Ext. coefficient 589135
Abs 0.1% (=1 g/l) 1.552, assuming all pairs of Cys residues form cystines
Ext. coefficient 582010
Abs 0.1% (=1 g/l) 1.533, assuming all Cys residues are reduced
Estimated half-life:
The N-terminal of the sequence considered is M (Met).
The estimated half-life is: 30 hours (mammalian reticulocytes, in vitro).
>20 hours (yeast, in vivo).
>10 hours (Escherichia coli, in vivo).
Instability index:
The instability index (II) is computed to be 54.80
This classifies the protein as unstable.
Aliphatic index: 82.43
Grand average of hydropathicity (GRAVY): -0.244
Design Notes
It is a minimal gene cluster that can achieve nitrogen fixation when it is heterogeneously expressed. Therefore, it can serve as a “ nitrogen fixation module” and be introduced into non-diazotrophs to confer them with nitrogen fixation capacity.Benefit from its compact structure (nine genes) and relatively small size (10.5 kb), it can facilitate relevant genetic manipulation. We sent the sequences to synthesis, but unfortunately, EcoRI and PstI striction enzyme cut site was involved after they promoted it again. But the part can be manipulated by XbaI and SpeI or can be assembled by gibson assembly,that is what we did.

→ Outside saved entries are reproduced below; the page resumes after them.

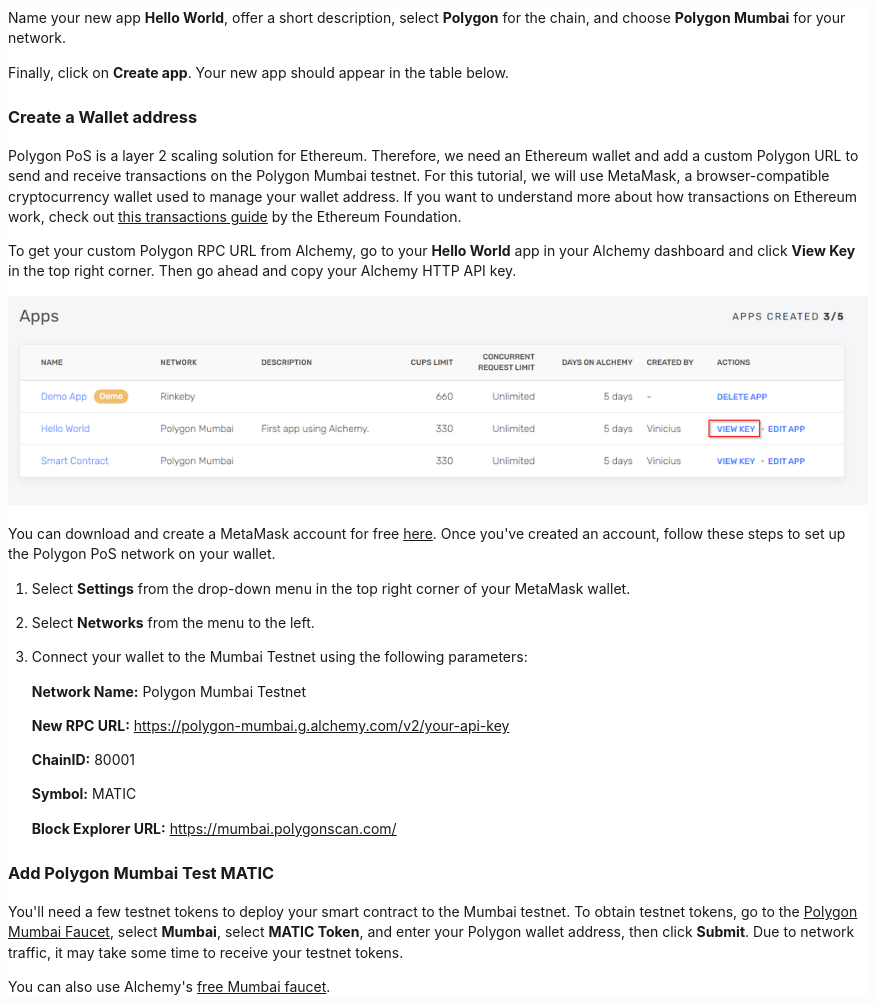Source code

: Name your new app **Hello World**, offer a short description, select **Polygon** for the chain, and choose **Polygon Mumbai** for your network.

Finally, click on **Create app**. Your new app should appear in the table below.

### Create a Wallet address

Polygon PoS is a layer 2 scaling solution for Ethereum. Therefore, we need an Ethereum wallet and add a custom Polygon URL to send and receive transactions on the Polygon Mumbai testnet. For this tutorial, we will use MetaMask, a browser-compatible cryptocurrency wallet used to manage your wallet address. If you want to understand more about how transactions on Ethereum work, check out [this transactions guide](https://ethereum.org/en/developers/docs/transactions/) by the Ethereum Foundation.

To get your custom Polygon RPC URL from Alchemy, go to your **Hello World** app in your Alchemy dashboard and click **View Key** in the top right corner. Then go ahead and copy your Alchemy HTTP API key.

![img](../../../img/pos/view-key.png)

You can download and create a MetaMask account for free [here](https://metamask.io/download.html). Once you've created an account, follow these steps to set up the Polygon PoS network on your wallet.

1. Select **Settings** from the drop-down menu in the top right corner of your MetaMask wallet.
2. Select **Networks** from the menu to the left.
3. Connect your wallet to the Mumbai Testnet using the following parameters:

   **Network Name:** Polygon Mumbai Testnet

   **New RPC URL:** https://polygon-mumbai.g.alchemy.com/v2/your-api-key

   **ChainID:** 80001

   **Symbol:** MATIC

   **Block Explorer URL:** https://mumbai.polygonscan.com/

### Add Polygon Mumbai Test MATIC

You'll need a few testnet tokens to deploy your smart contract to the Mumbai testnet. To obtain testnet tokens, go to the [Polygon Mumbai Faucet](https://faucet.polygon.technology/), select **Mumbai**, select **MATIC Token**, and enter your Polygon wallet address, then click **Submit**. Due to network traffic, it may take some time to receive your testnet tokens.

You can also use Alchemy's [free Mumbai faucet](https://mumbaifaucet.com/?a=polygon-docs).
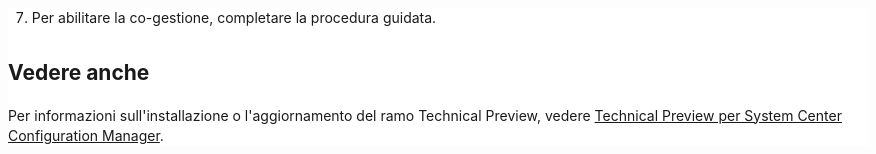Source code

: 7. Per abilitare la co-gestione, completare la procedura guidata.  

   



## <a name="see-also"></a>Vedere anche
Per informazioni sull'installazione o l'aggiornamento del ramo Technical Preview, vedere [Technical Preview per System Center Configuration Manager](/sccm/core/get-started/technical-preview). 
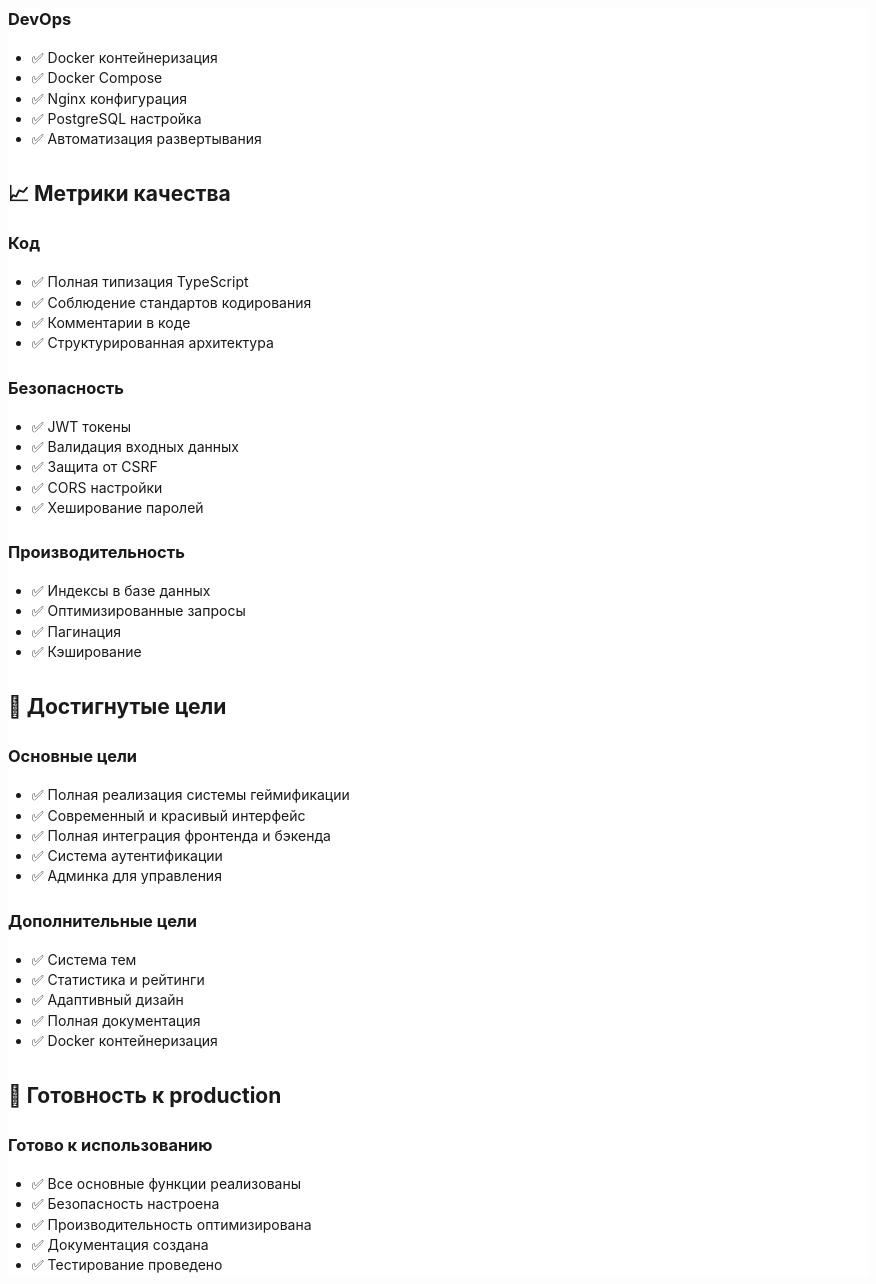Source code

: ### DevOps
- ✅ Docker контейнеризация
- ✅ Docker Compose
- ✅ Nginx конфигурация
- ✅ PostgreSQL настройка
- ✅ Автоматизация развертывания

## 📈 Метрики качества

### Код
- ✅ Полная типизация TypeScript
- ✅ Соблюдение стандартов кодирования
- ✅ Комментарии в коде
- ✅ Структурированная архитектура

### Безопасность
- ✅ JWT токены
- ✅ Валидация входных данных
- ✅ Защита от CSRF
- ✅ CORS настройки
- ✅ Хеширование паролей

### Производительность
- ✅ Индексы в базе данных
- ✅ Оптимизированные запросы
- ✅ Пагинация
- ✅ Кэширование

## 🎯 Достигнутые цели

### Основные цели
- ✅ Полная реализация системы геймификации
- ✅ Современный и красивый интерфейс
- ✅ Полная интеграция фронтенда и бэкенда
- ✅ Система аутентификации
- ✅ Админка для управления

### Дополнительные цели
- ✅ Система тем
- ✅ Статистика и рейтинги
- ✅ Адаптивный дизайн
- ✅ Полная документация
- ✅ Docker контейнеризация

## 🚀 Готовность к production

### Готово к использованию
- ✅ Все основные функции реализованы
- ✅ Безопасность настроена
- ✅ Производительность оптимизирована
- ✅ Документация создана
- ✅ Тестирование проведено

Nanjing_China 's Measurement: Expression efficiency of Pnif
To make sure the expression efficiency of the nif cluster, at first we want to measure the feature the nif promoter. So we recombine the Pnif(nif promoter) with the gene of fluorescent protein Dronpa with Pnif to investigate the activity of Pnif tanscription activity. And we choose the T5 (IPTG Inducible) Promoter BBa_M50075 as a positive control.
Comparison of the expression efficiency of Pnif and T5 (IPTG Inducible) Promoter.
T5 (IPTG Inducible) Promoter BBa_M50075; Pnif: nif promoter BBa_K1796001.
Improve:Confirmation of Expression of Nitrogen Fixation Gene Cluster
Based on the existing part complete line of nif cluster, BBa_K1796015, which contains essential components for nitrogen fixation: nif Promoter, nifB, nifH, nifD, nifK, nifE, nifN, nifX, hesA, nifV from the Paenibacillus sp. WLY78. We choose a new nitrogen fixation gene cluster from more common strain Paenibacillus polymyxa CR1, to comprise the nitrogen fixation system in our project.
In our this year’s project, we intends to establish a sound and ideal whole-cell photocatalytic nitrogen fixation system. We use the engineered E. coli cells to express nitrogenase(Fig 1) and in-situ synthesize of CdS semiconductors in the biohybrid system. Instead of ATP-hydrolysis, such system is able to photocatalytic N2(nitrogen) to NH3(ammonia). The biohybrid system based on engineered E. coli cells with biosynthesis inorganic materials will likely become an alternative approach for the convenient utilization of solar energy.